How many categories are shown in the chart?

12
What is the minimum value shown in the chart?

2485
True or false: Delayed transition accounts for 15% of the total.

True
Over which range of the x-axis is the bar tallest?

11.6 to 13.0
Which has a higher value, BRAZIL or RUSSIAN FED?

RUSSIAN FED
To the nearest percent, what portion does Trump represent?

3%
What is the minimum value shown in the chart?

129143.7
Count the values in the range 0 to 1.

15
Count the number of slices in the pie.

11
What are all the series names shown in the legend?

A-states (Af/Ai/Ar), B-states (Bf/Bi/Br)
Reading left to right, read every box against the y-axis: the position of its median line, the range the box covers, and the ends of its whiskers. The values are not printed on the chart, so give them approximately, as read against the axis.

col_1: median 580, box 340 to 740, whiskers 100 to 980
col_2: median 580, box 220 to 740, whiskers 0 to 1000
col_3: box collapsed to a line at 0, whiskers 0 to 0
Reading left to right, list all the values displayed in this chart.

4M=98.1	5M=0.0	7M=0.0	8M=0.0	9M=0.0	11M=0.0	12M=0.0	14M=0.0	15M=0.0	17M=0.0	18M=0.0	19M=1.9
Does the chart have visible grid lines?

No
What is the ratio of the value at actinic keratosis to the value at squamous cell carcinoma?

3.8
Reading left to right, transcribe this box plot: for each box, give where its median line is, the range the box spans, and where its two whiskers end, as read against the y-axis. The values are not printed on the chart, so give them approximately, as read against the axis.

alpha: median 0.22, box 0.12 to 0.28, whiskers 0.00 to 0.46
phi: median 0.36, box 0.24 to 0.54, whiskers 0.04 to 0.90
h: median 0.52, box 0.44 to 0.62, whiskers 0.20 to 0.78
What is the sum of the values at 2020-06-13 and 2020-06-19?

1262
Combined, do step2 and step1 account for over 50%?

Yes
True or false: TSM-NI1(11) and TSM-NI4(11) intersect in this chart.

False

------------------------------------------------

### [TO DO]
Can you return, unchanged and in order, the lines of the items from the line holding "11.6 to 13.0" through the line holding "What is the ratio", with both of those lines included?

### [YOUR RESPONSE]
11.6 to 13.0
Which has a higher value, BRAZIL or RUSSIAN FED?

RUSSIAN FED
To the nearest percent, what portion does Trump represent?

3%
What is the minimum value shown in the chart?

129143.7
Count the values in the range 0 to 1.

15
Count the number of slices in the pie.

11
What are all the series names shown in the legend?

A-states (Af/Ai/Ar), B-states (Bf/Bi/Br)
Reading left to right, read every box against the y-axis: the position of its median line, the range the box covers, and the ends of its whiskers. The values are not printed on the chart, so give them approximately, as read against the axis.

col_1: median 580, box 340 to 740, whiskers 100 to 980
col_2: median 580, box 220 to 740, whiskers 0 to 1000
col_3: box collapsed to a line at 0, whiskers 0 to 0
Reading left to right, list all the values displayed in this chart.

4M=98.1	5M=0.0	7M=0.0	8M=0.0	9M=0.0	11M=0.0	12M=0.0	14M=0.0	15M=0.0	17M=0.0	18M=0.0	19M=1.9
Does the chart have visible grid lines?

No
What is the ratio of the value at actinic keratosis to the value at squamous cell carcinoma?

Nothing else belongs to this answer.